▶ _Set problem_
Which lines in the material below contain the string "NewBodyOperationType"? Pull out each of them in full.

▶ _Dataset records_

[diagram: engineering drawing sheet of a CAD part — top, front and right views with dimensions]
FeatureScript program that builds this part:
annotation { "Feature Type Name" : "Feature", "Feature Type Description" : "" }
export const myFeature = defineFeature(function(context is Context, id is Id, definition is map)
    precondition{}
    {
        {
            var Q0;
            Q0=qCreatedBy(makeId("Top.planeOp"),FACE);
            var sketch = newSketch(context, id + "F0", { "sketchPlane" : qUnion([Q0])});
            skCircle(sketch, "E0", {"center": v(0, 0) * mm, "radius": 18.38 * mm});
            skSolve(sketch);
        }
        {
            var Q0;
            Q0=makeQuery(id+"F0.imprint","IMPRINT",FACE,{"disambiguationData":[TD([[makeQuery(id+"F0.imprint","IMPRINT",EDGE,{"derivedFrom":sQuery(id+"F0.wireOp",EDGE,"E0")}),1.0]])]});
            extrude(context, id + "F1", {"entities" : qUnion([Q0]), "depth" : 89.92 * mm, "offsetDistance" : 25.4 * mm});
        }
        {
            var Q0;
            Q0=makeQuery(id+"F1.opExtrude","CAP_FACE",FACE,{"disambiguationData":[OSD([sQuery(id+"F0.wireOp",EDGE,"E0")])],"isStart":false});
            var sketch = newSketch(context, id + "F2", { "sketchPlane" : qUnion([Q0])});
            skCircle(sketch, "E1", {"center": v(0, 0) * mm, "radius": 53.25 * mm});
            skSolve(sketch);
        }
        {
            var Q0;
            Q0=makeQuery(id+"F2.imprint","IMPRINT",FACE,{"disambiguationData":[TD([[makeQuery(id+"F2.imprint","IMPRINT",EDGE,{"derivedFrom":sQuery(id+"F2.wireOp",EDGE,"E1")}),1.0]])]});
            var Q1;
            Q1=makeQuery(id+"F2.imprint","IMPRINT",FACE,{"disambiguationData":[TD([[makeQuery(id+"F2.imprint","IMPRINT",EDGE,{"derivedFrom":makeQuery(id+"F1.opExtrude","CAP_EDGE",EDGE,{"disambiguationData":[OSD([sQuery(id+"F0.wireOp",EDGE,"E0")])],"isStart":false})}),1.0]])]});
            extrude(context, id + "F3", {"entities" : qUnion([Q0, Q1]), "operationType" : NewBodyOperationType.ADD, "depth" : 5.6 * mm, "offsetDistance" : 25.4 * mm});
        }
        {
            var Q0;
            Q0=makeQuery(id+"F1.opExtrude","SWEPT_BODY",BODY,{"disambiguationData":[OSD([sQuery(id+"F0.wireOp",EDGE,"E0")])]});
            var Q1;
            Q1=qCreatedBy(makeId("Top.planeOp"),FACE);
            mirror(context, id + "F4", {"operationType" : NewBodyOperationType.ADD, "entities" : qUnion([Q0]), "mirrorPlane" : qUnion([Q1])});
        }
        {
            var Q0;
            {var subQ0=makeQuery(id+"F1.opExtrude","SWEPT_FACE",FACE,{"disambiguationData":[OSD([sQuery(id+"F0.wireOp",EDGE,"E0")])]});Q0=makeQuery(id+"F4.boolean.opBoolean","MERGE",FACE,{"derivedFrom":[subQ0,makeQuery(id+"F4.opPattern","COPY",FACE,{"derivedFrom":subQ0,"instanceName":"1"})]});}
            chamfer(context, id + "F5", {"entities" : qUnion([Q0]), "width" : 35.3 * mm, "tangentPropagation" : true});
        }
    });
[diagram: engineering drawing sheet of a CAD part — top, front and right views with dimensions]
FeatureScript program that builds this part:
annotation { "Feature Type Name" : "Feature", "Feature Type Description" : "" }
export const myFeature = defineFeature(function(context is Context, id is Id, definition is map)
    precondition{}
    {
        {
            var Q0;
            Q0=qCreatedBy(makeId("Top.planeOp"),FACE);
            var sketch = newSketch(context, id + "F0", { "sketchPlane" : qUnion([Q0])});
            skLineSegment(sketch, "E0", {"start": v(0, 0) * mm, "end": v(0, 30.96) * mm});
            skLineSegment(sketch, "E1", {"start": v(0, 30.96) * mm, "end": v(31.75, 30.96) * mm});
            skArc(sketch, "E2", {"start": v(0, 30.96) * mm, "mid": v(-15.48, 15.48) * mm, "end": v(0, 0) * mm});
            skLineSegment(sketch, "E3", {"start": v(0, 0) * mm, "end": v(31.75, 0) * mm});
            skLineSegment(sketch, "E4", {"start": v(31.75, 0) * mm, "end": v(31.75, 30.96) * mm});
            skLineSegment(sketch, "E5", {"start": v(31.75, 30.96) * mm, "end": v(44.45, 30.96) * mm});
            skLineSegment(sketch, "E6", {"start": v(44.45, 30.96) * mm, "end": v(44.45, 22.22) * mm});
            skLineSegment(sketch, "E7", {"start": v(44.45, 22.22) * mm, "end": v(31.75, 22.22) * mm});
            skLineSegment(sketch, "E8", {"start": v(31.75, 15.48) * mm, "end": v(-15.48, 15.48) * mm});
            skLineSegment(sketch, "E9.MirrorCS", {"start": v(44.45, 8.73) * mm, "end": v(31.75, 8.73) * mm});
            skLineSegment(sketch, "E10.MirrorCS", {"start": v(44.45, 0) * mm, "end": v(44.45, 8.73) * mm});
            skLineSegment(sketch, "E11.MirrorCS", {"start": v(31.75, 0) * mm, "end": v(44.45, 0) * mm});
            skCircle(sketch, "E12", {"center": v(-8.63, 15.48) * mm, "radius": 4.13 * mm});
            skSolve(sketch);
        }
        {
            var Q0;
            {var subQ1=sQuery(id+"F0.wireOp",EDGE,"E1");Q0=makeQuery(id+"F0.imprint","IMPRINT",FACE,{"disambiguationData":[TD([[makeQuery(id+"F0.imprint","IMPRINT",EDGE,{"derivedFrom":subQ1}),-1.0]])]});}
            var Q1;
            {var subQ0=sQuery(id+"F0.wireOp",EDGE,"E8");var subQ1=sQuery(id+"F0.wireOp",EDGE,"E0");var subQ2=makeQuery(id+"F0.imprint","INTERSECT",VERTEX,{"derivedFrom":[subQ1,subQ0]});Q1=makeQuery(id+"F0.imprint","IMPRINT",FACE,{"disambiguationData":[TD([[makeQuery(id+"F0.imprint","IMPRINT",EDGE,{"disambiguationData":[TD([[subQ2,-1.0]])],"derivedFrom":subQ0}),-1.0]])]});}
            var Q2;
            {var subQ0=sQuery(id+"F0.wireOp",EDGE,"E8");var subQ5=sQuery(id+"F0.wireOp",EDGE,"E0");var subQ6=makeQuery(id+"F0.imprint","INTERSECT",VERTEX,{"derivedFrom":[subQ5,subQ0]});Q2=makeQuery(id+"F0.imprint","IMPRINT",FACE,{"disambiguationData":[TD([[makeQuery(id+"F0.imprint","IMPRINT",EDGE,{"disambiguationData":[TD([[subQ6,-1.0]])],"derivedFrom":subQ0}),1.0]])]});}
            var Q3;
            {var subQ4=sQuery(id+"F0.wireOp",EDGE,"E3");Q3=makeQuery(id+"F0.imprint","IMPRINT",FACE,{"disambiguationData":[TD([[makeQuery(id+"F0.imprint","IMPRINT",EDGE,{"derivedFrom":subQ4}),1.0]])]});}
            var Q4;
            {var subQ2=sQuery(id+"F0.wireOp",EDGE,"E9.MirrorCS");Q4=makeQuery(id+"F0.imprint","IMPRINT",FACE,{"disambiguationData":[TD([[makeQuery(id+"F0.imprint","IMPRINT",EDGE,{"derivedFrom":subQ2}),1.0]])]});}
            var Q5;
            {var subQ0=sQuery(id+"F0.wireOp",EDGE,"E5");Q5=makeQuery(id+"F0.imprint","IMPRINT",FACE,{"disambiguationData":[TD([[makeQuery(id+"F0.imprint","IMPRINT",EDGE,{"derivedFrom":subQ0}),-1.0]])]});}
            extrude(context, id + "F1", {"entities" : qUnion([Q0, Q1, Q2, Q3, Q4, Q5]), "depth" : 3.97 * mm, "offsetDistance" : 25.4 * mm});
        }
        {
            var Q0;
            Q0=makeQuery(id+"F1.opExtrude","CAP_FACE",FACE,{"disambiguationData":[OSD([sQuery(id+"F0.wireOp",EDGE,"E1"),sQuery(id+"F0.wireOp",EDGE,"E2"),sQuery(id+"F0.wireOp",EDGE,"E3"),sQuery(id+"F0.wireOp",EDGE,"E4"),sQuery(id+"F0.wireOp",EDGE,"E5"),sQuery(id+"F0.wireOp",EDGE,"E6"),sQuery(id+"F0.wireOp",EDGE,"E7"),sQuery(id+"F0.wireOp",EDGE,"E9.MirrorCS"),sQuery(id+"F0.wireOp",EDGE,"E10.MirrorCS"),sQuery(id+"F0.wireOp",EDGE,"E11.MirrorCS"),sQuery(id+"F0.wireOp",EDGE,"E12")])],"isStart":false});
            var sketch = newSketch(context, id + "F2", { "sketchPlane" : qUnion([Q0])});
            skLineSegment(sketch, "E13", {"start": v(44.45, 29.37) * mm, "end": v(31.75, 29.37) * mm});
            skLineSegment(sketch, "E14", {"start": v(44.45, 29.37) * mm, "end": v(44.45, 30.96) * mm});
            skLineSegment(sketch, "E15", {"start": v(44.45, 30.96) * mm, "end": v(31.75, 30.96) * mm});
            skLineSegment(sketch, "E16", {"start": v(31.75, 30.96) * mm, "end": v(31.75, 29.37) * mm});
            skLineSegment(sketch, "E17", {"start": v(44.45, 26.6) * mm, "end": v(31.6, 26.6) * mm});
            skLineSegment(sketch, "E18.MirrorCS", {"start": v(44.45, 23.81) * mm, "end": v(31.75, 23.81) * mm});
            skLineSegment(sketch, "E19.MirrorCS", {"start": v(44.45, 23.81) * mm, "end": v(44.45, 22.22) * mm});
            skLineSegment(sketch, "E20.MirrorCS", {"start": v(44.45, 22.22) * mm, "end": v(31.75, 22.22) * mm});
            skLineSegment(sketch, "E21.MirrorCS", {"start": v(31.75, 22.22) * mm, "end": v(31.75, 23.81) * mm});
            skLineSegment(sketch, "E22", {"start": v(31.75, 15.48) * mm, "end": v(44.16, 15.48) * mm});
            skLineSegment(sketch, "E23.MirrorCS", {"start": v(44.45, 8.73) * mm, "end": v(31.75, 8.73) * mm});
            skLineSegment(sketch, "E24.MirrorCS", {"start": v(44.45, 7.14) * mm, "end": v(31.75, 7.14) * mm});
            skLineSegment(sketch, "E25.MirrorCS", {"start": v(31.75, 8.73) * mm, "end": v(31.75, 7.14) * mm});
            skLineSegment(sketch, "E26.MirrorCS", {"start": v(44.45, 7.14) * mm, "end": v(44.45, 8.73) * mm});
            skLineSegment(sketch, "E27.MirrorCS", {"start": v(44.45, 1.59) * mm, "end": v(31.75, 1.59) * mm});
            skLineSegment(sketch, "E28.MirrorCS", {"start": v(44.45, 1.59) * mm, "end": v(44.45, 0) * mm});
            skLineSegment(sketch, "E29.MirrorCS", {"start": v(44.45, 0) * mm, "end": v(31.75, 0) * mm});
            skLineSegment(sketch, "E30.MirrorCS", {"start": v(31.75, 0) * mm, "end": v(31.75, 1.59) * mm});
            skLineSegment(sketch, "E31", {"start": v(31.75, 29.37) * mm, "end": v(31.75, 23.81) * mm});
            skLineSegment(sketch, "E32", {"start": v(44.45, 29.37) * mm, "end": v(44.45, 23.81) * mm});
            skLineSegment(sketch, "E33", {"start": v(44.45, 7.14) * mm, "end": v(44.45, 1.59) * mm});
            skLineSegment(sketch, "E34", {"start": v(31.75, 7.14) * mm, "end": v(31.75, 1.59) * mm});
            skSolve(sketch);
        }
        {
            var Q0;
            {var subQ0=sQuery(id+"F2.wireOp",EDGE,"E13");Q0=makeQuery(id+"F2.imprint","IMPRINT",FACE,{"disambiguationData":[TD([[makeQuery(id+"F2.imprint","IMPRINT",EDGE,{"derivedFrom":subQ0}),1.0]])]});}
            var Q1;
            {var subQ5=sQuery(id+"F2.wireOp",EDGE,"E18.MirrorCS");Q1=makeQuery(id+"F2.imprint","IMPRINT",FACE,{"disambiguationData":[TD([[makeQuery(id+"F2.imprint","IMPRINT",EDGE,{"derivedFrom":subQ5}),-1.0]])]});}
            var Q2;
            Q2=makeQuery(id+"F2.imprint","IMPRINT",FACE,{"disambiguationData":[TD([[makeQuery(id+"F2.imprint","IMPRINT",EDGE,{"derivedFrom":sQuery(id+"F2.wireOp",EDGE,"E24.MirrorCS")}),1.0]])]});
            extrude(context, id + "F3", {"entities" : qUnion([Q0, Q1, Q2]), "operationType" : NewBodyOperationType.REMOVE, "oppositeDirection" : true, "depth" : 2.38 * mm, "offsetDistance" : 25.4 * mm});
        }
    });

▶ _Problem solution_
            extrude(context, id + "F3", {"entities" : qUnion([Q0, Q1]), "operationType" : NewBodyOperationType.ADD, "depth" : 5.6 * mm, "offsetDistance" : 25.4 * mm});
            mirror(context, id + "F4", {"operationType" : NewBodyOperationType.ADD, "entities" : qUnion([Q0]), "mirrorPlane" : qUnion([Q1])});
            extrude(context, id + "F3", {"entities" : qUnion([Q0, Q1, Q2]), "operationType" : NewBodyOperationType.REMOVE, "oppositeDirection" : true, "depth" : 2.38 * mm, "offsetDistance" : 25.4 * mm});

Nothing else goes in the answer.